Thursday, July 10, 2008

Strawberry Shortcake

Strawberry Shortcake

Serves 6.

Fruit:
2 pounds strawberries, washed, hulled, and sliced
2 to 4 tablespoons sugar (depends how sweet you want your strawberry syrup)

Biscuits:
2 cups (10 ounces) unbleached all-purpose flour
2 teaspoons baking powder
2 tablespoons sugar
3/4 teaspoon table salt
2/3 cup cold buttermilk
1 large egg
8 tablespoons unsalted butter, melted and cooled slightly

Whipped Cream:
1/2 cup heavy cream
1 tablespoon sugar
1/2 teaspoon vanilla extract

For the fruit:
Gently toss the strawberries with the 3-4 tablespoons sugar in a large bowl to macerate. Let stand at least 30 minutes.

For the biscuits:
Adjust oven rack to middle position and preheat oven to 475F. While fruit is macerating, whisk flour, baking powder, 1 tablespoon sugar, and salt in a large bowl. Whisk together buttermilk and egg in a medium bowl; add melted butter and stir until butter forms small clumps.

Add buttermilk mixtture to dry ingredients and stir with wooden spoon until dough comes together and no dry flour remains. Continue stirring vigorously for 30 seconds. Using greased 1/3 cup dry measure, scoop up mound of dough and drop onto parchment-lined baking sheet (if dough sticks to cup, use small spoon to pull it free). Repeat with remaining dough, spacing biscuits about 1 1/2 inches apart, to create 6 biscuits. Sprinkle remaining 1 tablespoon sugar evenly over top of biscuits. Bake until tops are golden brown and crisp, about 15 minutes. Transfer to wire tack and let cool at least 15 minutes before assembling.

For the whipped cream:
Using hand mixer or stand mixer fitted with whisk attachment, beat cream, sugar, and vanilla on low speed until bubbles form, about 30 seconds. Increase speed to medium; continue beating until beaters leave trail, about 30 seconds longer. Increase speed to high; continue beating until nearly doubled in volume and whipped cream forms soft peaks, 30 to 45 seconds longer.

To assemble:
Split each biscuit in half and place bottoms on individual serving plates. Spoon portion of crushed fruit mixture over each bottom, followed by any exuded juices. Top fruit with 2 tablespoons whipped cream, cap with biscuit top, and dollop each shortcake with some remaining whipped cream. Serve immediately.

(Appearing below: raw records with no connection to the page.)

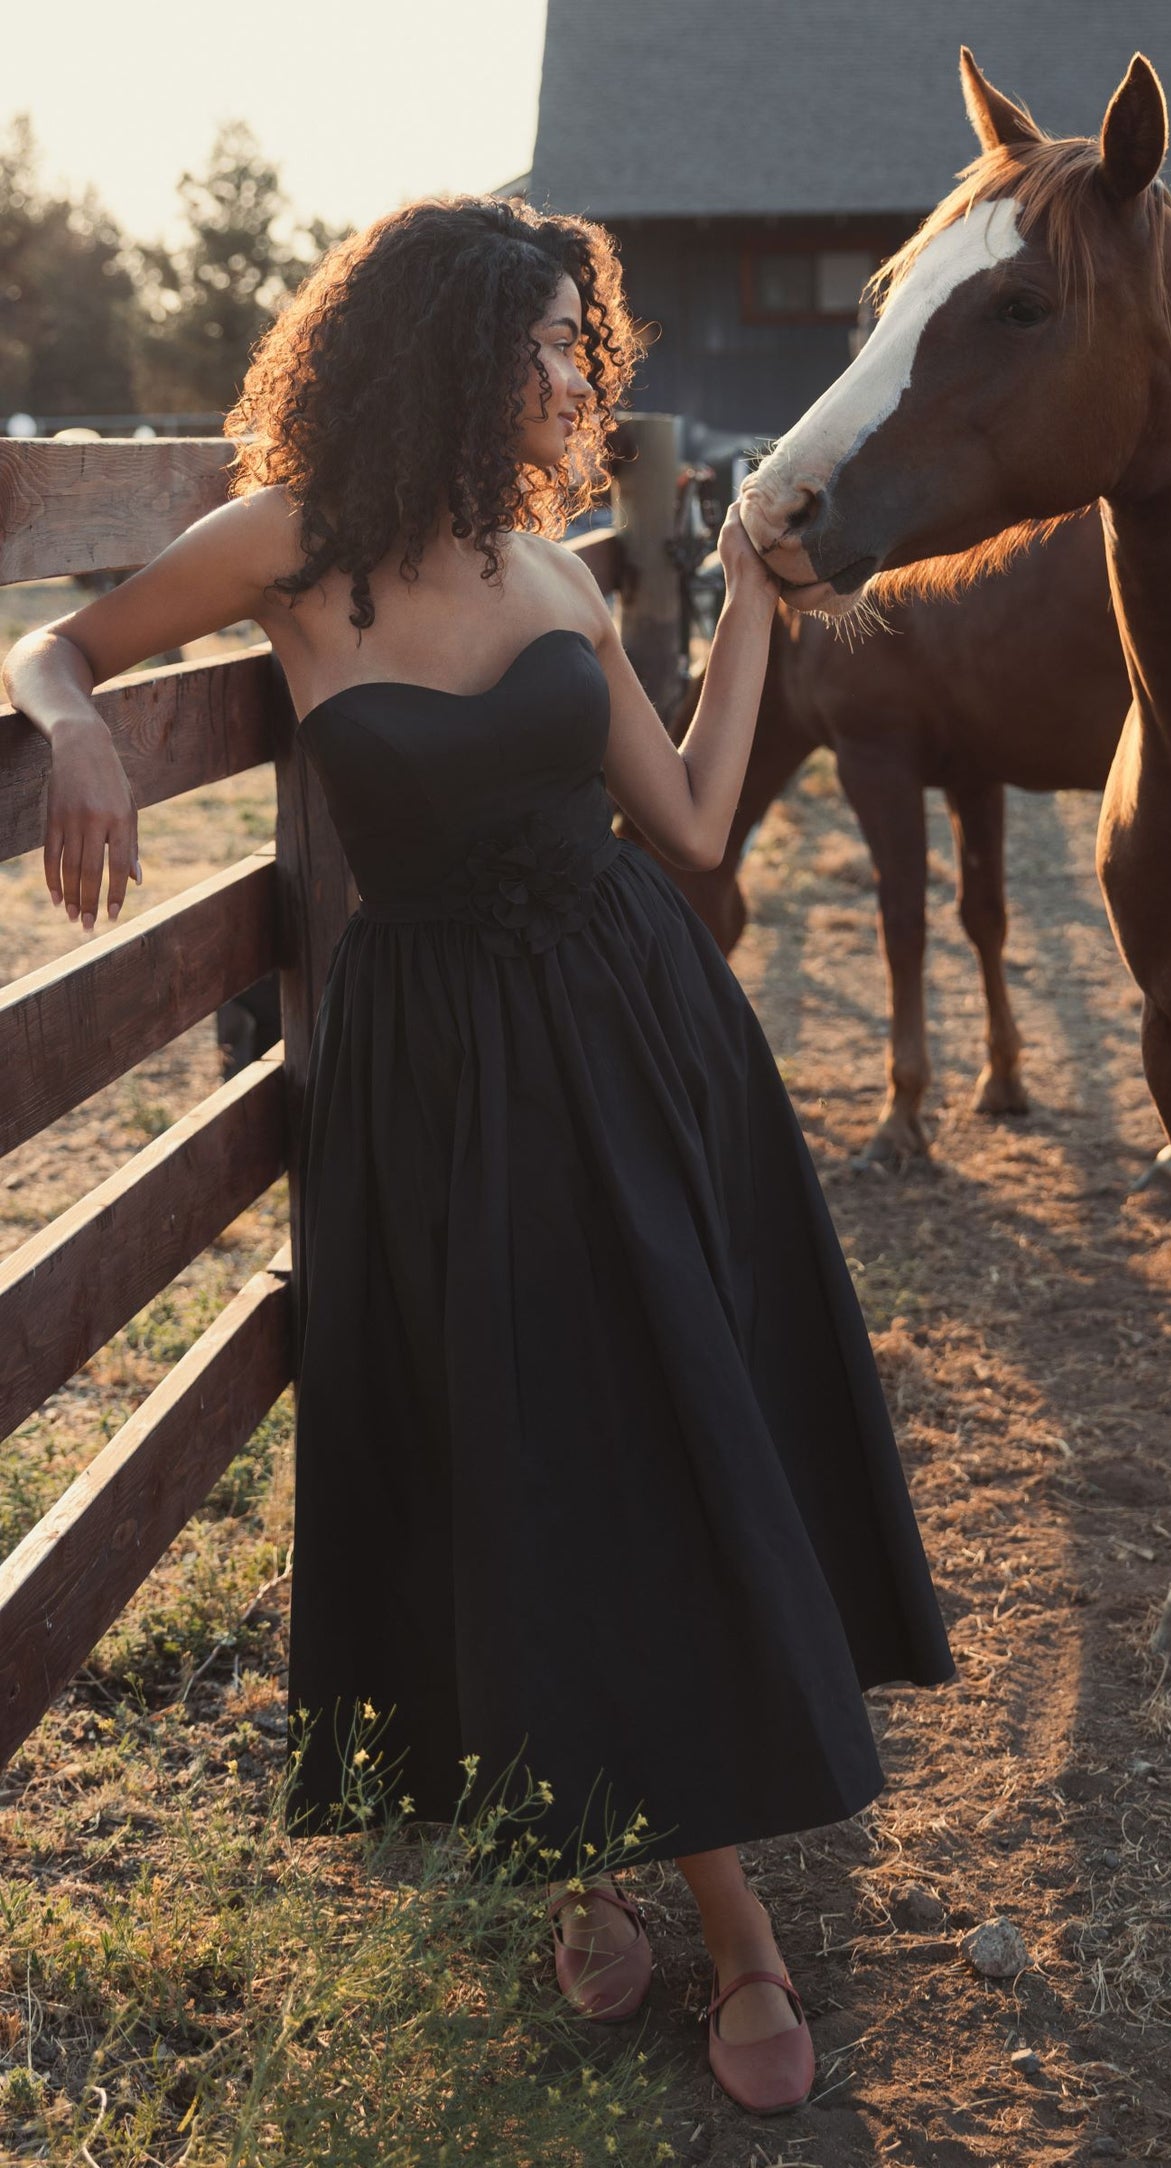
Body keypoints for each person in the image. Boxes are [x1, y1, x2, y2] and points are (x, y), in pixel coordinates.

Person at [1, 194, 955, 2117]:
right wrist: (78, 736)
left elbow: (687, 824)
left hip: (635, 1034)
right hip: (443, 1069)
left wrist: (757, 605)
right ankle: (582, 1842)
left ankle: (743, 1939)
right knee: (517, 1443)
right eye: (540, 345)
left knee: (649, 1421)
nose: (574, 379)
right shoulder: (299, 545)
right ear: (445, 351)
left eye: (577, 345)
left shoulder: (552, 574)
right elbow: (56, 644)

Personal Note: Ganked from the summer issue of Cook's Illustrated, but altered. They were trying to make store bought crap peaches palatable and soft for peach shortcake by adding a step with peach schnapps boiled to soften the fruit up. I tried it as the peach shortcake but it was still crap; Robert bought seriously the worst, hardest, most flavorless peaches imaginable as a fluke (he said so himself; he tried to eat one over a week after we bought them when they should have been very ripe and they were so hard and tasteless he threw his out!). But in the process I discovered with wonder that this biscuit recipe rules; it's so much fun to make and foolproof (which CANNOT be said for pretty much any biscuit recipe I've ever tried...I have horrible luck making biscuits). When you do the step with the buttermilk, egg, and butter, it really does clump like magic, forming what almost looks and feels like homemade butter or curds or something. It's neat! And it painlessly forms a magic dough ball clean and neat and just sticky enough, not messy at all. I love it.

The whipped cream method is one I've never done before either, and I love it. It's less clean up for me than using the immersion blender, and though the results are solider and less pure tasting than the homemade whipped cream my parents make and hence I was making on my own, it holds up really well and is still miles better than anything from a tub. And it's so, so easy and foolproof, like most Test Kitchen methods, ha.

Yummy!

2 comments:

Dustin said...

How was your shortcake tonight?

M said...

Robert loves it; he scarfed down 2 helpings. i've made it about 3 times before and he always eats it. he is a big fan of the biscuits and i am too--i've never had luck with biscuit recipes but this one is foolproof, for real, and i like watching it clump like you're churning butter almost.